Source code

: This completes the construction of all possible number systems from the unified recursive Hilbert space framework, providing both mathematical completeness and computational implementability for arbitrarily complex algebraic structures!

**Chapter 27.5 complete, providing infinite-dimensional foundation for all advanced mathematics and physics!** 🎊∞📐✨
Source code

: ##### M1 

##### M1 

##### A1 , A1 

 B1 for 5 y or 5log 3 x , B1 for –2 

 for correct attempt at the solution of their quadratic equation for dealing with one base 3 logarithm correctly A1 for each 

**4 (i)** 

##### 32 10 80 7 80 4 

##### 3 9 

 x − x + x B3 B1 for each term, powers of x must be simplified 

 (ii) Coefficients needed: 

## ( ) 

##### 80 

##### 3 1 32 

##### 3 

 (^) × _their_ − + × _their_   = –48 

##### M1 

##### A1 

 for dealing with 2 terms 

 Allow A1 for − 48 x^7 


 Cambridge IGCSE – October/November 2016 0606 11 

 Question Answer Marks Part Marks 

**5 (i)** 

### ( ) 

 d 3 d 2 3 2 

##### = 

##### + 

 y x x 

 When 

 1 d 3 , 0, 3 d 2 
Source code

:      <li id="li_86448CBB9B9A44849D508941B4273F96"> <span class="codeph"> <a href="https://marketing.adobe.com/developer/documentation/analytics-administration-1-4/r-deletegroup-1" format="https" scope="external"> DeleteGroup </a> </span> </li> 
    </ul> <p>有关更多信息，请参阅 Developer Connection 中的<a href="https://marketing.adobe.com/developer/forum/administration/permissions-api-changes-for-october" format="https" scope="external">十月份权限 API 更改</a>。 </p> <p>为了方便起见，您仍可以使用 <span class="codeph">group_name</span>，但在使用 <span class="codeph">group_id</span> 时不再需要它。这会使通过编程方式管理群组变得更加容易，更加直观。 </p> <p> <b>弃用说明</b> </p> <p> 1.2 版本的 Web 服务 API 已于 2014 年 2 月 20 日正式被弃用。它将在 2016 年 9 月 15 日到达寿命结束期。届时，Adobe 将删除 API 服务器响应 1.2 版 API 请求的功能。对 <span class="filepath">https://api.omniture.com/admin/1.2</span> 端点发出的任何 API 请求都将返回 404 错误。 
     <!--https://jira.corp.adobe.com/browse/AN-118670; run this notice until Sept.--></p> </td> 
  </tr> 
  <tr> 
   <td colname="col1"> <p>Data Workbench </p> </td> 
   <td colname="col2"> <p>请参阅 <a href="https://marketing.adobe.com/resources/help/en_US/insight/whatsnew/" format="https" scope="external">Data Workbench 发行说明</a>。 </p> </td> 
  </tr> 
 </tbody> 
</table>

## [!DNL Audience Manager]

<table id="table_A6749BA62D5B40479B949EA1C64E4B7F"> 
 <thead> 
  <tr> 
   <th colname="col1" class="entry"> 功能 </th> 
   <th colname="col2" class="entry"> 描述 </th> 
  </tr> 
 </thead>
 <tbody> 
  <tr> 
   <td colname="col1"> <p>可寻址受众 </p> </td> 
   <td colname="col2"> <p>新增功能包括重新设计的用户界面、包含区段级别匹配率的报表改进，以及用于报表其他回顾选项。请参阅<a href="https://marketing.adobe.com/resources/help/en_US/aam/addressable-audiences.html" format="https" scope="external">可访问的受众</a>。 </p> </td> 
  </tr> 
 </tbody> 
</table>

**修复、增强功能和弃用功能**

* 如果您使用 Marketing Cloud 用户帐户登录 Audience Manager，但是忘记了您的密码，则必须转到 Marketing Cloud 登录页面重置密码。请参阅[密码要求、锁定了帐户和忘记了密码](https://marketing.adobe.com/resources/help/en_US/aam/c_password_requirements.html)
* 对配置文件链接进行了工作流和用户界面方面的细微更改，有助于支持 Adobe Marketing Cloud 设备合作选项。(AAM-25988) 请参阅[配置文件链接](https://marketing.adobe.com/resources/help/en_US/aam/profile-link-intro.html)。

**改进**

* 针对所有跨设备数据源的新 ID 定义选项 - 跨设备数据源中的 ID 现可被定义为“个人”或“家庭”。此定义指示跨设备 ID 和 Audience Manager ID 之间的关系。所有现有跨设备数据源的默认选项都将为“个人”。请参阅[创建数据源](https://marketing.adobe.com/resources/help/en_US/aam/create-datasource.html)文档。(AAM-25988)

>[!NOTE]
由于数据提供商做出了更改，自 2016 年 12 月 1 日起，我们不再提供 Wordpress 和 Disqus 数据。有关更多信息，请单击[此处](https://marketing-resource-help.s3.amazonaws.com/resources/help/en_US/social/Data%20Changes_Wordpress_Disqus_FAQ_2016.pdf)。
————
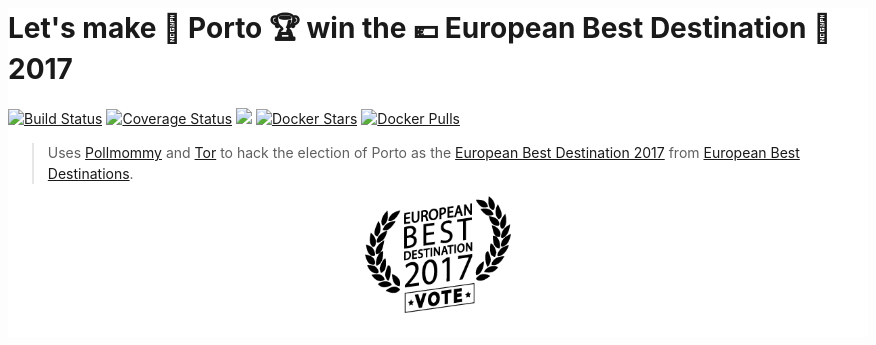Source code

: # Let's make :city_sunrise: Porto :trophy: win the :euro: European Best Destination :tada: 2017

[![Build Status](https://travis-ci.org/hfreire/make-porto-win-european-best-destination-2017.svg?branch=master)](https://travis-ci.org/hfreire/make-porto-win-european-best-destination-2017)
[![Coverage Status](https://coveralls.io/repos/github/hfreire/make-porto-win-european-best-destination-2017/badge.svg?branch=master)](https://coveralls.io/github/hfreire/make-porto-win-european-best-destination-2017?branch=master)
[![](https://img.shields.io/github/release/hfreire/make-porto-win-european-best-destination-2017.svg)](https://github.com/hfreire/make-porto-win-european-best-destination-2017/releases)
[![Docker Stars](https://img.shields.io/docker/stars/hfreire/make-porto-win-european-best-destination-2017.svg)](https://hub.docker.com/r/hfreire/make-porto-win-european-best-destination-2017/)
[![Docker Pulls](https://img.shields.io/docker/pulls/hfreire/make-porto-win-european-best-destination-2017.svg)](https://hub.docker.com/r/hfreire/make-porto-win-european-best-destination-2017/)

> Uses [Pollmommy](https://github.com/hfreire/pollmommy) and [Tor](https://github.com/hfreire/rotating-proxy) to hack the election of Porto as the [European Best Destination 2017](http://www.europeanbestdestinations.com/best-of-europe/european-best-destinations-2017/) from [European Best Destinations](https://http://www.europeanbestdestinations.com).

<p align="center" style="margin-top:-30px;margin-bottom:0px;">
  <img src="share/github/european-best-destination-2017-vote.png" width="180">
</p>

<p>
————
DIRECTIVE -
Would you quote everything above from the line containing "d 3 d 2 3 2" down to the line containing "</a> </span> </li>"? Include both of those lines and nothing else.

RESULT OF THIS EXERCISE -
 d 3 d 2 3 2 

##### = 

##### + 

 y x x 

 When 

 1 d 3 , 0, 3 d 2 
Source code

:      <li id="li_86448CBB9B9A44849D508941B4273F96"> <span class="codeph"> <a href="https://marketing.adobe.com/developer/documentation/analytics-administration-1-4/r-deletegroup-1" format="https" scope="external"> DeleteGroup </a> </span> </li> 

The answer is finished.